_SOURCE RECORDS_.
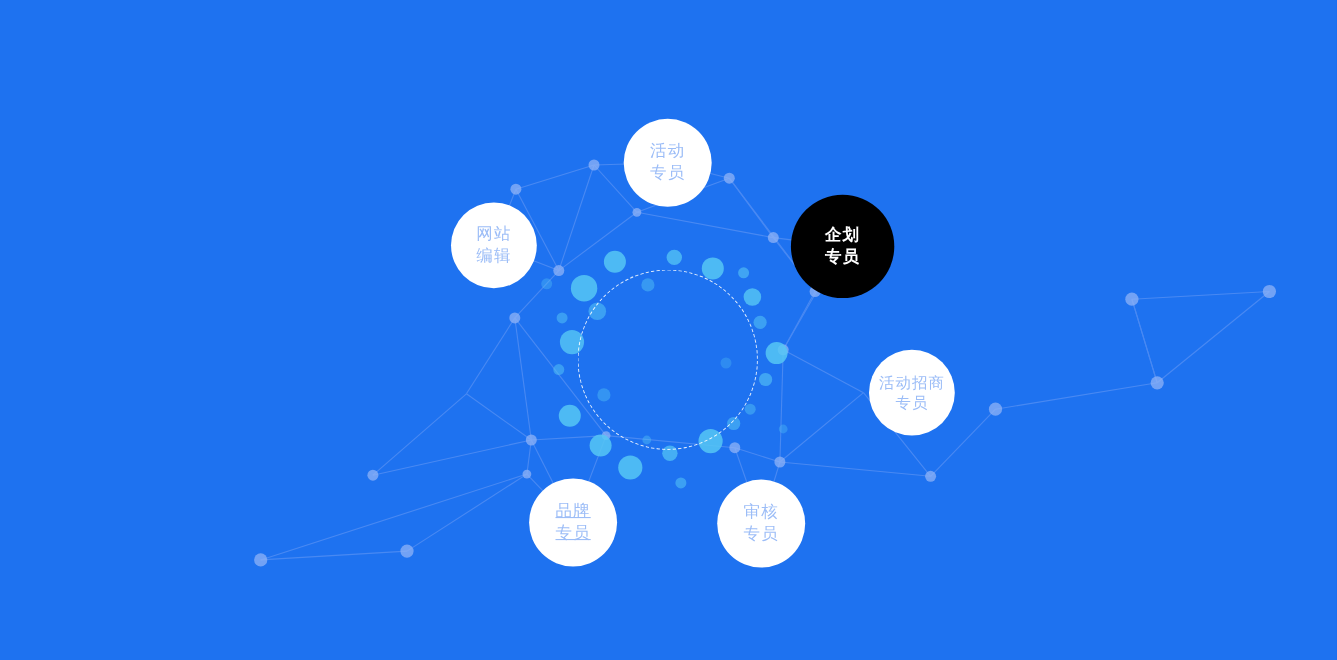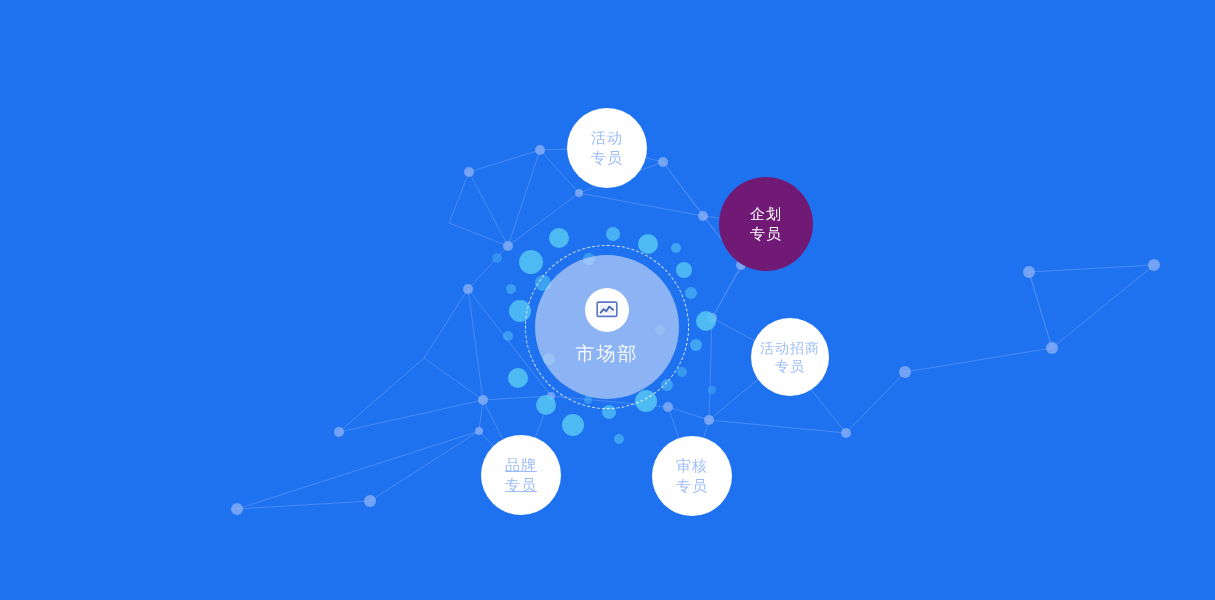"网站" div.node { html: none -> <div> <span>网站</span> <span>编辑</span> </div> }
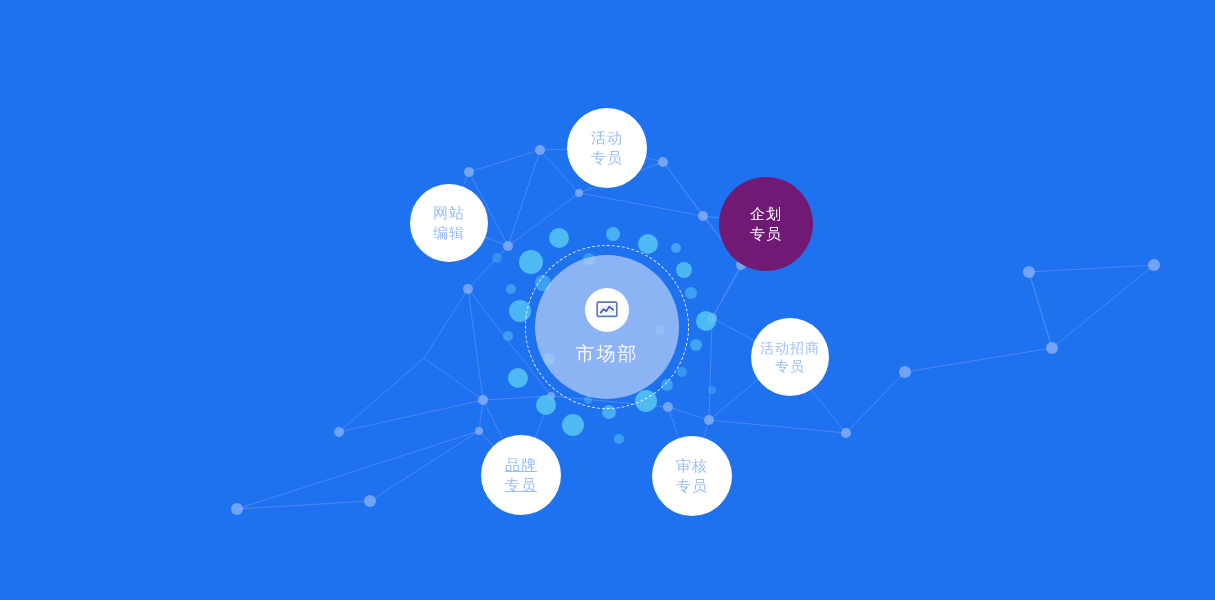"企划" .node.accent { background: #701a75 -> #000000; font-weight: none -> bold }
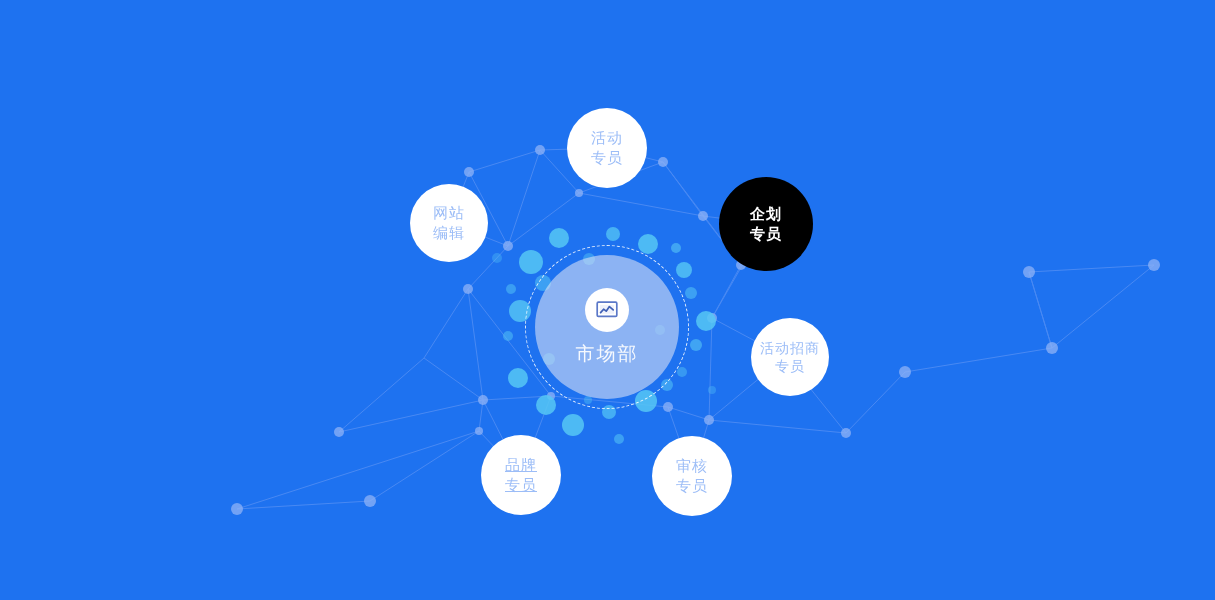"市场部" div.core-disc { html: <div> <div> <svg> <rect></rect> <rect></rect> <polyline></polyline> </svg> </div> <div>市场部</div> </div> -> none }
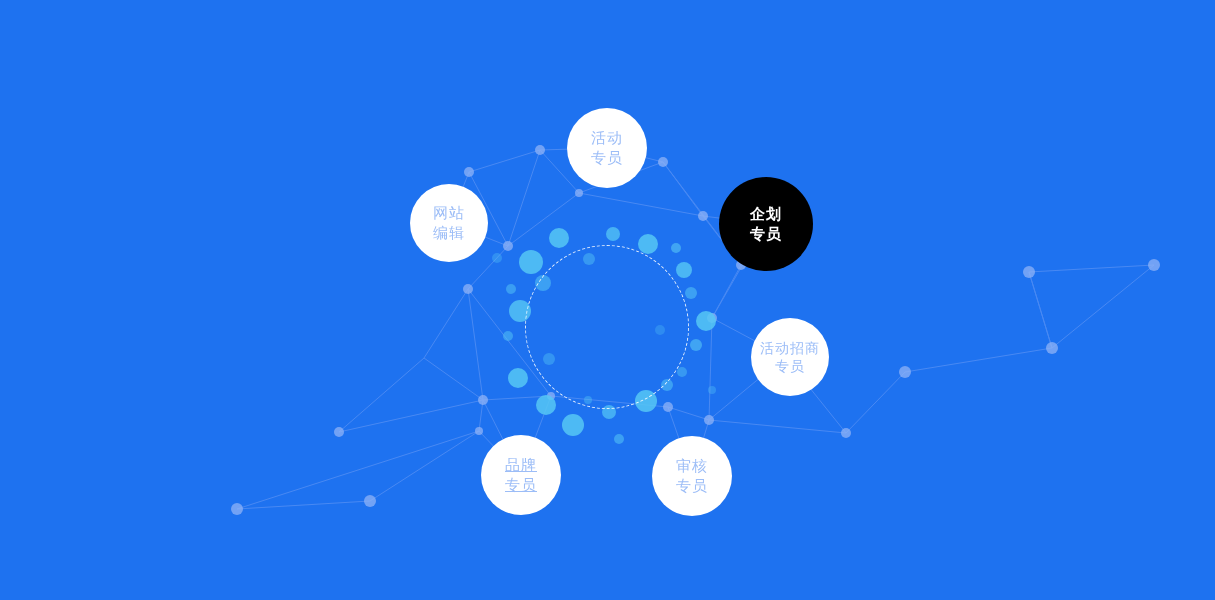"活动招商" div.node { left: 751px -> 790px }
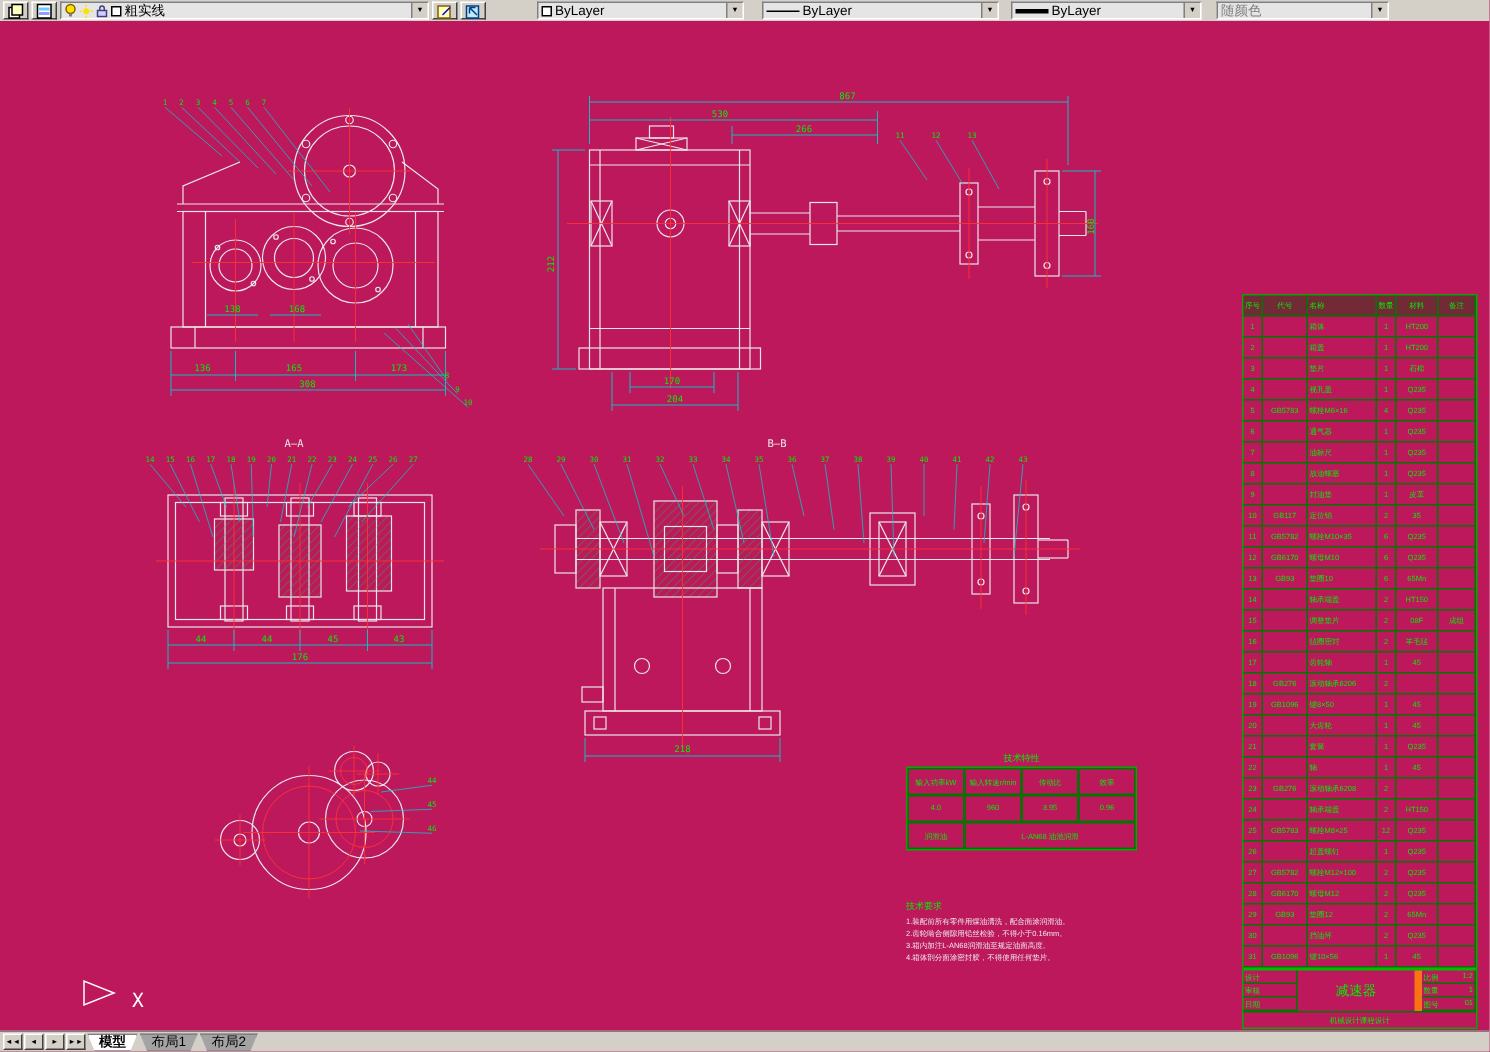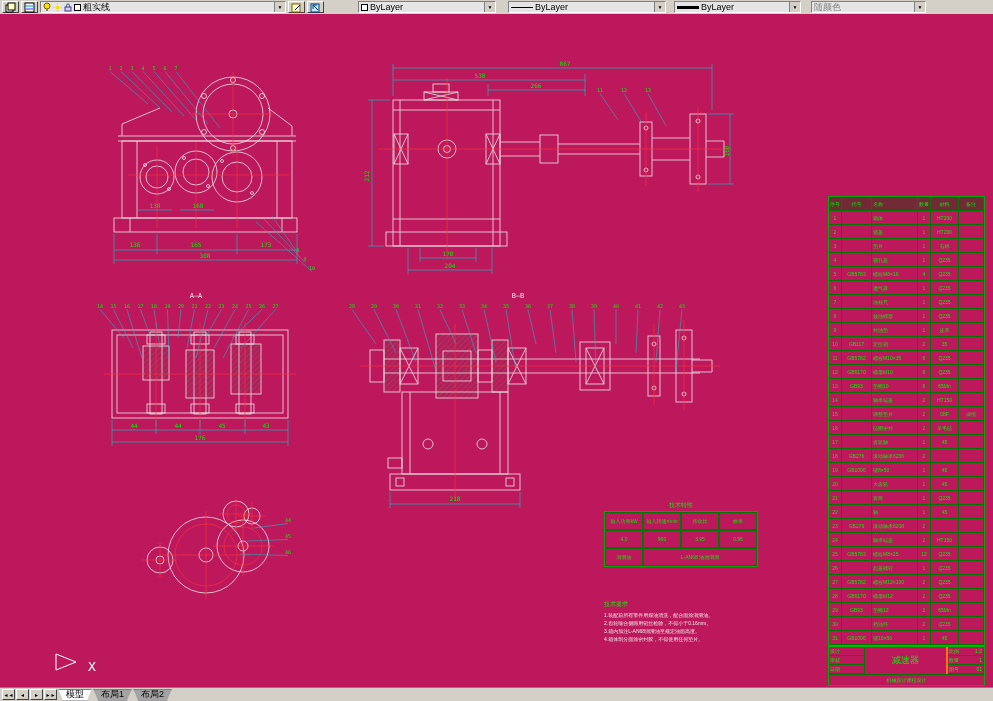"减速器" .tb-name { border-right: 2px solid #f97316 -> 5px solid #f97316 }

_TASK PROMPT_. Pictures stay out; everything else in the listing above is to be repeated exactly.

_TASK RESULT_.
"网站" div.node { html: none -> <div> <span>网站</span> <span>编辑</span> </div> }
"企划" .node.accent { background: #701a75 -> #000000; font-weight: none -> bold }
"市场部" div.core-disc { html: <div> <div> <svg> <rect></rect> <rect></rect> <polyline></polyline> </svg> </div> <div>市场部</div> </div> -> none }
"活动招商" div.node { left: 751px -> 790px }
"减速器" .tb-name { border-right: 2px solid #f97316 -> 5px solid #f97316 }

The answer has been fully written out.